*Teks yang Diberikan*

---

Menteri Agama, Lukman Hakim Saefuddin meminta seluruh pihak merenungkan apa yang terjadi di Indonesia belakangan ini. Dalam persoalan terkait agama dan budaya, kata Lukman, Indonesia sangat khas. “Indonesia adalah negara yang sangat kaya dengan berbagai ragam budaya, tetapi juga sekaligus masyarakatnya sangat agamis. Jadi antara nilai agama dan budaya adalah sesuatu yang tidak bisa dipisahkan dalam konteks Indonesia,” kata Lukman.

Surat Majelis Mujahidin DIY kepada Bupati Bantul berisi penolakan sedekah laut. (Foto: dok)
Surat Majelis Mujahidin DIY kepada Bupati Bantul berisi penolakan sedekah laut. (Foto: dok)

Jika pertentangan antara agama dan budaya dibiarkan, lanjut Menag, nilai ke-Indonesia yang disusun dari nilai agama dan budaya akan hilang. Dia meminta Indonesia belajar dari banyak negara dengan masalah yang sama dan akhirnya terjerat konflik.

Benturan agama dan budaya, kata Lukman, belum pernah terjadi di Indonesia sebelumnya. Pertemuan budayawan, agamawan dan akademisi ini diharapkan bisa mengurai apa yang sebenarnya terjadi dan memberikan rekomendasi penyelesaian.

---

*Data Tersedia*
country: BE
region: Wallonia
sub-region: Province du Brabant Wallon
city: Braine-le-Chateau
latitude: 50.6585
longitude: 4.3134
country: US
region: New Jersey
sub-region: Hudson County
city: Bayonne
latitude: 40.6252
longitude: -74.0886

---

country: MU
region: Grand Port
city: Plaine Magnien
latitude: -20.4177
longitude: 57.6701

---

*Yang Dikerjakan*
- a) Ringkas paragraf yang diawali "Jika pertentangan antara agama dan budaya dibiarkan" pada teks tentang agama dan budaya tanpa menghilangkan fakta utamanya.
- b) Lanjutkan teks tentang agama dan budaya di Indonesia mulai dari kalimat terakhirnya.

*Jawaban Tiap Tugas*
- a) Menurut Menag, pertentangan agama dan budaya yang dibiarkan akan menghilangkan nilai ke-Indonesia yang tersusun dari keduanya. Ia meminta Indonesia belajar dari banyak negara yang menghadapi masalah serupa lalu terjerat konflik.

- b)
“Sementara belakangan ini kita mendapati kecenderungan adanya benturan yang sebenarnya tidak pernah kita alami sebelumnya. Bahwa budaya yang hakekatnya sangat mengandung nilai-nilai spiritualitas, dan agama yang hakekatnya sangat membutuhkan budaya karena tempat aktualisasi nilai agama itu kan tradisi di masyarakat, ini tiba-tiba berhadap-hadapan dan satu dengan lain ingin menegasikan. Hal ini harus kita sikapi,” kata Lukman Hakin Saefuddin.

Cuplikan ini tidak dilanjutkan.